I then used the following python code:

# Ensure you have the required libraries installed:
# pip install fpdf2 Pillow
from fpdf import FPDF
from PIL import Image
import os

def create_pdf(image_folder, output_pdf):
    """
    Creates a PDF from images in a specified folder, with the order
    determined by a 'filelist.txt' file within that folder.
    (This function is the same as your original)
    """
    pdf = FPDF()
    filelist_path = os.path.join(image_folder, 'filelist.txt')

    if not os.path.isfile(filelist_path):
        print(f"Error: 'filelist.txt' not found in the folder: {image_folder}")
        return

    try:
        # NOTE: Your PowerShell script creates UTF-16 encoded files.
        with open(filelist_path, 'r', encoding='utf-16') as f:
            lines = f.readlines()
            # Skip header lines, strip whitespace, and exclude blank lines/self-reference
            image_files = [
                line.strip() for line in lines[2:] 
                if line.strip() and line.strip().lower() != 'filelist.txt'
            ]
    except Exception as e:
        print(f"Error reading or processing {filelist_path}: {e}")
        return

    for image_file in image_files:
        image_path = os.path.join(image_folder, image_file)
        
        if not os.path.isfile(image_path):
            print(f"Warning: Skipping '{image_file}' as it was not found.")
            continue
            
        try:
            with Image.open(image_path) as img:
                img_rgb = img.convert('RGB')
                
                a4_width_mm = 210
                a4_height_mm = 297
                img_width, img_height = img_rgb.size
                aspect_ratio = img_height / img_width

                if (img_width > img_height):
                    page_orientation = 'L'
                    page_width, page_height = a4_height_mm, a4_width_mm
                else:
                    page_orientation = 'P'
                    page_width, page_height = a4_width_mm, a4_height_mm

                scaled_width = page_width
                scaled_height = scaled_width * aspect_ratio
                if scaled_height > page_height:
                    scaled_height = page_height
                    scaled_width = scaled_height / aspect_ratio

                x_pos = (page_width - scaled_width) / 2
                y_pos = (page_height - scaled_height) / 2

                pdf.add_page(orientation=page_orientation)
                pdf.image(img_rgb, x=x_pos, y=y_pos, w=scaled_width, h=scaled_height)
        except Exception as e:
            print(f"Could not process {image_path}: {e}")

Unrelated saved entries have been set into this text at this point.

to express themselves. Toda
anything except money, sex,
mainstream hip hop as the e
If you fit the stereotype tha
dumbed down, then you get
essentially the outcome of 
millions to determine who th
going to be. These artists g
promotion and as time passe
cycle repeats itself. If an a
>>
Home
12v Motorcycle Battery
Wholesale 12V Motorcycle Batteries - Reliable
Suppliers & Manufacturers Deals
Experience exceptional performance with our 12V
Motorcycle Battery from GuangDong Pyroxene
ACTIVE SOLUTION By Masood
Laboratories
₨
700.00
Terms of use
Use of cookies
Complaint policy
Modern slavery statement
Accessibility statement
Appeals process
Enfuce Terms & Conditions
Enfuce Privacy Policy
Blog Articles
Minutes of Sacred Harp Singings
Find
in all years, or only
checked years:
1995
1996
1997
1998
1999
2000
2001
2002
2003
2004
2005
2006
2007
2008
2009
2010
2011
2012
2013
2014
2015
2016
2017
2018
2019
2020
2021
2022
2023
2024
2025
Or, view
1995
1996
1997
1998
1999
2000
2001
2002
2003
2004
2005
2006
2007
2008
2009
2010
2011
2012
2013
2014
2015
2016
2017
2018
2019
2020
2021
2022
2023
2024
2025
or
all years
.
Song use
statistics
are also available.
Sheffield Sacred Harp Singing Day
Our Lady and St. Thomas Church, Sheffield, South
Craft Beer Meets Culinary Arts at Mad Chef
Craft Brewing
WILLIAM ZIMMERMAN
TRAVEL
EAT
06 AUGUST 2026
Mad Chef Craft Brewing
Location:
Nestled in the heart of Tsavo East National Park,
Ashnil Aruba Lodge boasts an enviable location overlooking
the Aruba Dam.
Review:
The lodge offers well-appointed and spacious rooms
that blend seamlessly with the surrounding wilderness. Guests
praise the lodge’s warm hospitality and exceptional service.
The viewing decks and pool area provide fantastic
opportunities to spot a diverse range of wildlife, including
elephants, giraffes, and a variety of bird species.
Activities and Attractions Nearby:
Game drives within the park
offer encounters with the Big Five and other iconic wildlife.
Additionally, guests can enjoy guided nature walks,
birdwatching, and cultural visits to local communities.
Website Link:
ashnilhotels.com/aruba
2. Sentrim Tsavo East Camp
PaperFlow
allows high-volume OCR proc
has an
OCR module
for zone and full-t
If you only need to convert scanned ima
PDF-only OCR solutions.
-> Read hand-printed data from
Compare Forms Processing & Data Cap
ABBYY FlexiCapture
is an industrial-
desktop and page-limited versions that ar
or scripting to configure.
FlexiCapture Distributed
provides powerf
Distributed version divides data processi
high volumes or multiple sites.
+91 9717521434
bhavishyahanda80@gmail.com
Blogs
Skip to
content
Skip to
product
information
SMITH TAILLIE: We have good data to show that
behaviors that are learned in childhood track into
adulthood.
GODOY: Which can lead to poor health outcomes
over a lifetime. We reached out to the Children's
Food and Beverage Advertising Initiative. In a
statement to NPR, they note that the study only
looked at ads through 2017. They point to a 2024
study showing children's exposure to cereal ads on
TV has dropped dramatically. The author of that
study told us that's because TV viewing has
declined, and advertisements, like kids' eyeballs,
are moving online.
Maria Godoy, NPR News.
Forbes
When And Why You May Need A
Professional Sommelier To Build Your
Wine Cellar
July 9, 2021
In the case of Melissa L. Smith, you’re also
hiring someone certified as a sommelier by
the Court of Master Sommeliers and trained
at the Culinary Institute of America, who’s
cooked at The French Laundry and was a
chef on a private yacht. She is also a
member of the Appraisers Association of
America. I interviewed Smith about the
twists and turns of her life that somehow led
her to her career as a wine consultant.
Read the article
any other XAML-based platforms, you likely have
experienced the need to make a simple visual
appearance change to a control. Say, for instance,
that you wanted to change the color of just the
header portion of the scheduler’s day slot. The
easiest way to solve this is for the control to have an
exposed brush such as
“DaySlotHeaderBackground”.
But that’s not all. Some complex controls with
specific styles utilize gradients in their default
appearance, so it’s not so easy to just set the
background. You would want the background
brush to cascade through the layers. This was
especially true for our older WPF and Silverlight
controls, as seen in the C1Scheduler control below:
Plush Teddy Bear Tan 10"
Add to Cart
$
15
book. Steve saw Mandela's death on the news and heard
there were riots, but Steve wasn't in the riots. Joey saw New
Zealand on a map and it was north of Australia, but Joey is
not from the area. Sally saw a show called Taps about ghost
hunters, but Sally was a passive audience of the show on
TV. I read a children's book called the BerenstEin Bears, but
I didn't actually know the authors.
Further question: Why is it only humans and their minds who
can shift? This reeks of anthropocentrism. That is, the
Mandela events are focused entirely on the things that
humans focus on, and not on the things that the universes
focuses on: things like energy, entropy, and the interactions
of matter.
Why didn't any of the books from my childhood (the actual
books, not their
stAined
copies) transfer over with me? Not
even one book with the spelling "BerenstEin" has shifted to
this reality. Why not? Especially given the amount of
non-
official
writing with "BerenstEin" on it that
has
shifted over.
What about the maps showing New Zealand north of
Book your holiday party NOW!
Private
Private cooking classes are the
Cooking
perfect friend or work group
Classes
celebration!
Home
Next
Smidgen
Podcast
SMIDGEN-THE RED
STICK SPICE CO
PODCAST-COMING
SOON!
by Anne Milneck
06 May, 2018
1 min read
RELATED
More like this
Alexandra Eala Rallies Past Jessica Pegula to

    pdf.output(output_pdf)
    print(f"SUCCESS: PDF created at {output_pdf}")

# --- NEW FUNCTION TO PROCESS ALL SUB-FOLDERS ---
def process_all_subfolders(root_folder):
    """
    Finds all sub-folders in the root_folder and runs create_pdf on each one.
    The output PDF is named after the sub-folder and saved in the root_folder.
    """
    print(f"Starting to process sub-folders in: {root_folder}\n")
    # Find all items in the root folder that are directories
    subfolders = [d for d in os.listdir(root_folder) if os.path.isdir(os.path.join(root_folder, d))]

    if not subfolders:
        print("No sub-folders found to process.")
        return

    # Loop through each found sub-folder
    for folder_name in subfolders:
        image_folder_path = os.path.join(root_folder, folder_name)
        # Name the output PDF after the folder and save it in the root directory
        output_pdf_path = os.path.join(root_folder, f"{folder_name}.pdf")
        
        print(f"--- Processing folder: [{folder_name}] ---")
        create_pdf(image_folder_path, output_pdf_path)
        print("-" * (len(folder_name) + 24)) # Separator for clarity
        
    print("\nAll tasks complete.")

# --- UPDATED MAIN EXECUTION BLOCK ---
if __name__ == "__main__":
    # IMPORTANT: Set this to the main folder containing all your sub-folders.
    # For example, if you have C:\Desktop\Projects\ProjectA and C:\Desktop\Projects\ProjectB,
    # you would set the path to C:\Desktop\Projects
    top_level_folder = r"INSERT PATH HERE"
    
    process_all_subfolders(top_level_folder)

Could I have done this myself? Eh, probably, but it would have required a significant investment of time and effort. Could AI have reached this solution without my troubleshooting and correcting? For the moment, no.